**PAGE EXTRACT**:

=======

Thinking about it further if we require TSL for creating the password then
it's likely that normal authenticated produce/consume traffic is also
flowing over TLS. Also if you don't require TLS for creating the password
then it's probably fine for producers/consumers to authenticate over plain
TCP, so I think this way they are connected and perhaps it would be enough
to configure the listeners up accordingly.

"Overall the KIP was written to replace the existing functionality for
setting passwords from the script while still storing the information in ZK
for now. I can certainly abstract an interface for storing SCRAM
credentials, but really the store is tightly coupled with the supported
mechanisms. For example, supposing for a minute that Kafka supported
storing passwords for the SASL-PLAIN mechanism that credential store would
not be usable for SCRAM, and vice versa. I'm not sure how useful it would
be to have pluggable stores for SCRAM passwords, as opposed to delegating
the authentication itself to some remote service."

I'm fine with separating the AdminClient API problem from the generic
secret storage one.
I generally think that having an interface for secret stores is good
because some people want to use something other than Zookeeper, like
Google/Amazon KMS or Azure Vault to store their passwords/secrets etc. I'm
sure those folks would be eager to implement their plugin to Kafka (if they
haven't already :) ).
I have a question though regarding the second part of your section: why
wouldn't it be possible to store password for the SASL-PLAIN but not SCRAM?

"Finally wrt KIP-500
<https://cwiki.apache.org/confluence/display/KAFKA/KIP-500>, Jun's comment
pertained specifically to the
bootstrapping problem where the only broker listener is SCRAM -- how can we
start the cluster in this case? One way to address that would be to provide
the information to the broker at start up (from a file, for example). Each
broker could use that file as its initial credential store and once the
cluster is up and running those credentials would be added to the real
store (the metadata log, or a topic) and the file deleted. I think this is
orthogonal to KIP-506
<https://cwiki.apache.org/confluence/display/KAFKA/KIP-506> as it stands
right now."

For bootstrapping I think we could also say providing an initial key falls
out of the scope for Kafka so in this case we keep the zookeeper based
scripts and each key management service would require you to set up an
initial secret and configure that in Kafka's JAAS file.
Maybe it's out of the scope of this KIP right now but I think in the
knowledge that we won't have Zookeeper for too long it's useful to plan
accordingly.

=======

**PROVIDED MATERIAL**:
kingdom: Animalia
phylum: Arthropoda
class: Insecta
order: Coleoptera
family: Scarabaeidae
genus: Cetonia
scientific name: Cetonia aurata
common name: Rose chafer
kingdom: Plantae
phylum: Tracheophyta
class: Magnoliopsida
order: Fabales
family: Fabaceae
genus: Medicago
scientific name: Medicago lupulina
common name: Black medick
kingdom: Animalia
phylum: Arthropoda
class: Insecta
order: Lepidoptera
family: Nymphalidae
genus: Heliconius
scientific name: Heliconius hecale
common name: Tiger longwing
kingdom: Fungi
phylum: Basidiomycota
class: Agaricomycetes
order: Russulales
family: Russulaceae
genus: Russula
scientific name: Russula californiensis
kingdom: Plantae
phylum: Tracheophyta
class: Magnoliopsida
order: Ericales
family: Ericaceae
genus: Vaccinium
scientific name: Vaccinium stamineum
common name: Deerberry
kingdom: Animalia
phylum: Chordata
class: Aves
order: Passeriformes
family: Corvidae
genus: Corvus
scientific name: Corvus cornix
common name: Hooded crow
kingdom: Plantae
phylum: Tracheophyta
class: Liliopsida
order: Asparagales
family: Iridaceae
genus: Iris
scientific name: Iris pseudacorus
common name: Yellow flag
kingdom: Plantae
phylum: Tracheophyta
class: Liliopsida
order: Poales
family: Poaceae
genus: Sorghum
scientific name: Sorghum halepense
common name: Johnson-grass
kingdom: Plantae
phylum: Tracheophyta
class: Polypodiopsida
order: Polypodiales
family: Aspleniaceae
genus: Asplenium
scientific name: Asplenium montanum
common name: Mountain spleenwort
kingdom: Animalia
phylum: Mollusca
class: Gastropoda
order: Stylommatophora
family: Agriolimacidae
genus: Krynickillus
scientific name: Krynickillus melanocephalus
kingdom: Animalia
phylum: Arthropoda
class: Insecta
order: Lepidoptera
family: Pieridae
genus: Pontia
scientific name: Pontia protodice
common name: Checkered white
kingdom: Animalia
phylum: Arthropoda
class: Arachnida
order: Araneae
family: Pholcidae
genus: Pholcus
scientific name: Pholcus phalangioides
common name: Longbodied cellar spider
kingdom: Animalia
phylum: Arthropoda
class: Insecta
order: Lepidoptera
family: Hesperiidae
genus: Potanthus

=======

**QUESTIONS TO ANSWER**:
[A] Duplicate the part of the Kafka credential discussion that runs from "For bootstrapping I" up to and including "Kafka's JAAS file.".
[B] According to the Kafka credential discussion, which services might some people want to use instead of Zookeeper to store their passwords or secrets?
[C] Extend the Kafka credential discussion beyond its final sentence.

**RESULTS OF THE TASKS**:
[A]
For bootstrapping I think we could also say providing an initial key falls
out of the scope for Kafka so in this case we keep the zookeeper based
scripts and each key management service would require you to set up an
initial secret and configure that in Kafka's JAAS file.

[B] Google/Amazon KMS or Azure Vault.

[C]
Regards,
Viktor


On Tue, Oct 22, 2019 at 5:29 PM Tom Bentley <tb...@redhat.com> wrote:

> Hi Viktor and Colin,
>
> Thanks for taking a look.
>
> The intent behind sasl.scram.password.change.enabled was to give the admins
> the choice about whether they're willing for passwords to be sent to the
> broker in the clear (after all they know their deployment and network
> best). I'm fine with removing it if people don't think that's going to be
> an issue.
>
> I guess alter on the cluster is fine with me. As you say we can always make
> it finer grained later if there's demand for users to be able to set their
> own passwords.
>
> The reason behind HashType is that currently a user can have both SCRAM-512
> and SCRAM-256 credentials, but they don't have to use the same password
> (and logically it should be possible to set both or either in a given
> request). So it's the username+hash pair that identifies the credential. I
> guess using a Map (with keys for each hash type) would work.
>
> Since SCRAM stores salted and hashed passwords it's not possible to support
> retrieving the password because once it's stored the broker won't know it
> any more.
>
> Overall the KIP was written to replace the existing functionality for
> setting passwords from the script while still storing the information in ZK
> for now. I can certainly abstract an interface for storing SCRAM
> credentials, but really the store is tightly coupled with the supported
> mechanisms. For example, supposing for a minute that Kafka supported
> storing passwords for the SASL-PLAIN mechanism that credential store would
> not be usable for SCRAM, and vice versa. I'm not sure how useful it would
> be to have pluggable stores for SCRAM passwords, as opposed to delegating
> the authentication itself to some remote service.
>
> Finally wrt KIP-500, Jun's comment pertained specifically to the
> bootstrapping problem where the only broker listener is SCRAM -- how can we
> start the cluster in this case? One way to address that would be to provide
> the information to the broker at start up (from a file, for example). Each
> broker could use that file as its initial credential store and once the
> cluster is up and running those credentials would be added to the real
> store (the metadata log, or a topic) and the file deleted. I think this is
> orthogonal to KIP-506 as it stands right now.
>
> Kind regards,
>
> Tom
>
>
> On Mon, Oct 21, 2019 at 6:21 PM Colin McCabe <cm...@apache.org> wrote:
>
> > On Mon, Oct 21, 2019, at 03:59, Viktor Somogyi-Vass wrote:
> > > Hey Tom,
> > >
> > > Bringing over the conversation from KIP-500 and also adding my
> > > observations. Let me capture them in points.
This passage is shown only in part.